PROBLEM SET
1. From the passage on PAS domain motion in HIF-2α and ARNT, write down the text starting with "A modification in" and going on through "domain in the holo simulations.".
2. In the passage on PAS domain motion in HIF-2α and ARNT, what characterizes the holo simulations?
3. Extend the passage on PAS domain motion in HIF-2α and ARNT, picking up after its final sentence.

TEXT SHOWN
________________________________________

A modification in the relative motion of PAS domains after inhibitor binding is also highlighted by a different community structure in the residue correlation network analysis (S11 Fig). Holo simulations are characterised by the independent motion of each single PAS domain. First, a notable change is visible at the PAS-B:PAS-B interface, where ARNT and HIF-2α residues belong to the same community in the apo simulations, while they are separated in domain-specific communities in the holo simulations. Second, residues of HIF-2α-PAS-A:ARNT-PAS-A interface and the HIF-2α PAS-B G-strand are in the same community in the apo simulations, while there is a clear separation by domain in the holo simulations.

________________________________________

PROVIDED DATA
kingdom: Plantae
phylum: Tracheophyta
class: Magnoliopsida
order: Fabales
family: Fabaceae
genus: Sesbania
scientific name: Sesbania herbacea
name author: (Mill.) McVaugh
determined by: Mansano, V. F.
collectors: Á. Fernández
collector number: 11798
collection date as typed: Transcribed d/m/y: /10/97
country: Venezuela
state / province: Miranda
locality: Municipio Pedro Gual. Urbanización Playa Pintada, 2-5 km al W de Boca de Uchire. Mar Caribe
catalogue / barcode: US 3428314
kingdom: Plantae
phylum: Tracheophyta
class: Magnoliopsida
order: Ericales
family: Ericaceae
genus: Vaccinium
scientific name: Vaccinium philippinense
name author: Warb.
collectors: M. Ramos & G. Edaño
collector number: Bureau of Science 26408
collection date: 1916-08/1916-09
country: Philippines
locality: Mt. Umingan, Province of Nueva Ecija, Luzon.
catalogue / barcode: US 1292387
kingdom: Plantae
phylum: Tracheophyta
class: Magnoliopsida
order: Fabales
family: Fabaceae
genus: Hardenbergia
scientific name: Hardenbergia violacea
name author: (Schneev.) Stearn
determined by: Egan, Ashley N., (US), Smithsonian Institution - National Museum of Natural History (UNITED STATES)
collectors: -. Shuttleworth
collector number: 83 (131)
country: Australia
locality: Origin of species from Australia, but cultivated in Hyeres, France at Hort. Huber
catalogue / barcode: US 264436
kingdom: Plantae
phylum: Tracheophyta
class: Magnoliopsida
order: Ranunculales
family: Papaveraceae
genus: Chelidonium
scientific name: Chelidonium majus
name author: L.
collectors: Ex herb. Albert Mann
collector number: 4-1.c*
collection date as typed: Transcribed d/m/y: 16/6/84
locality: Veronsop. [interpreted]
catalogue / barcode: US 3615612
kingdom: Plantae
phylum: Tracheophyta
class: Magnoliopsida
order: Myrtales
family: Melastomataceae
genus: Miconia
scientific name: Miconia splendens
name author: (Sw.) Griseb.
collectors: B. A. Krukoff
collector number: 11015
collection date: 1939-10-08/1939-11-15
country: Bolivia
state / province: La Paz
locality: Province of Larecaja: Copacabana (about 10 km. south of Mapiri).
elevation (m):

________________________________________

LIST OF ANSWERS
1.
A modification in the relative motion of PAS domains after inhibitor binding is also highlighted by a different community structure in the residue correlation network analysis (S11 Fig). Holo simulations are characterised by the independent motion of each single PAS domain. First, a notable change is visible at the PAS-B:PAS-B interface, where ARNT and HIF-2α residues belong to the same community in the apo simulations, while they are separated in domain-specific communities in the holo simulations. Second, residues of HIF-2α-PAS-A:ARNT-PAS-A interface and the HIF-2α PAS-B G-strand are in the same community in the apo simulations, while there is a clear separation by domain in the holo simulations.

2. The independent motion of each single PAS domain.

3.
Discussion

Since the discovery of a large cavity within the PAS-B domain of HIF-2α and the identification of compounds that bind this cavity and dissociate HIF-2α from ARNT [22,23,26], several structure-based research programs have been started to find selective and potent antagonists of the HIF-2α transcriptional activity [24,25,77,78]. However, mechanistic understanding of ligand effects on the dimer association had remained elusive until recently, because the available X-ray structures of HIF-2α in complex with artificial ligands encompassed only the isolated HIF-2α and ARNT PAS-B domains. It was first suggested that ligands can induce conformational changes at the PAS-B β-sheet of HIF-2α that weaken the interactions with the ARNT PAS-B β-sheet [24,26], but no evidence in the context of the full dimer was available. Only recently the determination of the crystallographic structures of the entire bHLH-PAS region of the dimer in the apo and 0X3-bound forms [19] has opened the way to a better understanding of the inhibition mechanism. The proximity of 0X3 to the α-helices region of the HIF-2α PAS-B domain, as well as the small perturbation observed in the X-ray structure of the 0X3-bound dimer at this interface, supported a model in which ligand binding could influence the heterodimer stability through a perturbation of its PAS-B:PAS-B interface [19]. However, deeper insight in the atomistic details of this perturbation is limited by the static view provided by the crystallographic structure. Indeed, it is conceivable that 0X3 perturbation could propagate through the structure and affect other interfaces thanks to the dimer intrinsic dynamics and in agreement with a previously suggested allosteric inhibition mechanism [19,26]. To investigate this hypothesis, we characterised the evolutionary, dynamical and energetic properties of the dimerization interfaces in the apo and 0X3-bound form. The results shed light on the atomistic details of 0X3 inhibition mechanism, on the residues involved in dimer stabilisation and on pharmacophoric features required for future development of analogues of 0X3.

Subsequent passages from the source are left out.